** start of Document segment **

As for custody, we have been told for so long that we don't have a chance that we had pretty much given up, until we read "Divorce Poison" and considered asking for a custody evaluation. I am not sure how much would come to light but I think it is time to move on this. BM is extremely narcissistic and a (I would say habitual) liar, but she is also very convincing to those who don't know her.



By the way, to keep the record straight, BM does work full time, as does her husband. She moved out of state before the divorce proceedings began, and moved further south from us when she got married. Although she stayed in the same state as she was before, this new residence is significantly further away.

[deleted account]

Hi there...I too wont repeat everything everyone else has said, but I will tell you about some things we have gone through and done in order to prevent actions similar to what your hubby is living. After several instances where his ex tried to run him down at an exchange and then claimed I tried to physically attack her during an exchange, we went to court to not only have the exchange at a neutral location (which is sounds like you do), but NO ONE can get out of their cars and there is a 50 feet distance to be kept at all times. Neither parent can speak to each other and if the stepfather is the problem, it can be ordered that he not be present at the exchanges since he seems to be the instigator in these actions. Since we did that, there is peace. We choose a Target parking lot and we park a row apart and when SD was smaller told her to look both ways and we did not leave the parking lot until she was safely in the other car.

** end of Document segment **
** start of Material provided **

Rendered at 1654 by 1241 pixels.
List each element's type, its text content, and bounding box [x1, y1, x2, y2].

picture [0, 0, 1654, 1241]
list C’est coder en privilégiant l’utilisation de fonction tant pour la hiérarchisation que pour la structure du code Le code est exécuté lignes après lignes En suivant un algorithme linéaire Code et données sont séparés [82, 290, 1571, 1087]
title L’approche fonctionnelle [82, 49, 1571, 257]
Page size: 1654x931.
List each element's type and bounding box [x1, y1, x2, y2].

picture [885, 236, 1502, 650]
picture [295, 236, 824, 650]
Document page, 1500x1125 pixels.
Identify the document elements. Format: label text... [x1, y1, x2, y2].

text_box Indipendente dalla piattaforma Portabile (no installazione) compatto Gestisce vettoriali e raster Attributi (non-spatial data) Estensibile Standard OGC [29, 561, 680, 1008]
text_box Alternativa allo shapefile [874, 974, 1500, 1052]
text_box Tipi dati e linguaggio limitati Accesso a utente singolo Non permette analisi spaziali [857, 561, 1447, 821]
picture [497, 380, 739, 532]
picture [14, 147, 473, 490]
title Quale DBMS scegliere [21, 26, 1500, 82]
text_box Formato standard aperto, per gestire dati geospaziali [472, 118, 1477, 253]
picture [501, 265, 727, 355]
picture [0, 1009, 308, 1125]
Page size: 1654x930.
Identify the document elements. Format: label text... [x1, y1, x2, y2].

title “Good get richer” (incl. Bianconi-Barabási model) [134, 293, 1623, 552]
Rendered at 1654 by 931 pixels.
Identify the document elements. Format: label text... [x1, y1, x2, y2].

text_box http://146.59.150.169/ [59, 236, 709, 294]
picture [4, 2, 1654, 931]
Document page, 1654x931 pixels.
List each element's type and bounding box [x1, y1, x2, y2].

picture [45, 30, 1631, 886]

** end of Material provided **

■ Instruction 1: According to the forum post, what distance must be kept at all times during exchanges?
■ Instruction 2: Reproduce the forum post's passage starting at "As for custody, we" and ending at "don't know her.".

■ Full response 1: 50 feet

■ Full response 2:
As for custody, we have been told for so long that we don't have a chance that we had pretty much given up, until we read "Divorce Poison" and considered asking for a custody evaluation. I am not sure how much would come to light but I think it is time to move on this. BM is extremely narcissistic and a (I would say habitual) liar, but she is also very convincing to those who don't know her.